*** Data ***

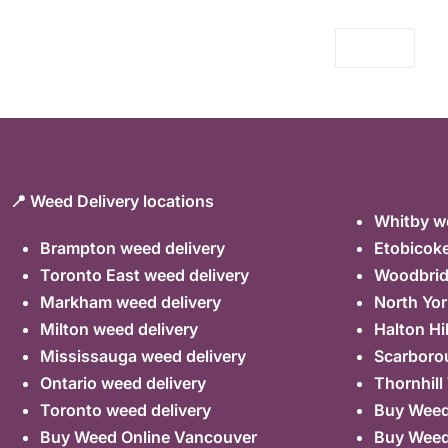
📍 Weed Delivery locations
Whitby we
Brampton weed delivery
Etobicoke
Toronto East weed delivery
Woodbrid
Markham weed delivery
North Yor
Milton weed delivery
Halton Hi
Mississauga weed delivery
Scarboro
Ontario weed delivery
Thornhill
Toronto weed delivery
Buy Weed 
Buy Weed Online Vancouver
Buy Weed 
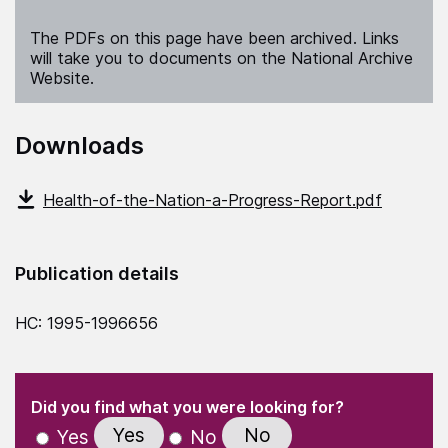
The PDFs on this page have been archived. Links
will take you to documents on the National Archive
Website.
Downloads
Health-of-the-Nation-a-Progress-Report.pdf
Publication details
HC: 1995-1996656
(Required)
"
" indicates required fields
(Required)
Did you find what you were looking for?
Yes
No
Yes
No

*** End of Data ***

Copy out every line of text from the listing above, word for word, and leave out the pictures.

# Output for this exercise
📍 Weed Delivery locations
Whitby we
Brampton weed delivery
Etobicoke
Toronto East weed delivery
Woodbrid
Markham weed delivery
North Yor
Milton weed delivery
Halton Hi
Mississauga weed delivery
Scarboro
Ontario weed delivery
Thornhill
Toronto weed delivery
Buy Weed 
Buy Weed Online Vancouver
Buy Weed 
The PDFs on this page have been archived. Links
will take you to documents on the National Archive
Website.
Downloads
Health-of-the-Nation-a-Progress-Report.pdf
Publication details
HC: 1995-1996656
(Required)
"
" indicates required fields
(Required)
Did you find what you were looking for?
Yes
No
Yes
No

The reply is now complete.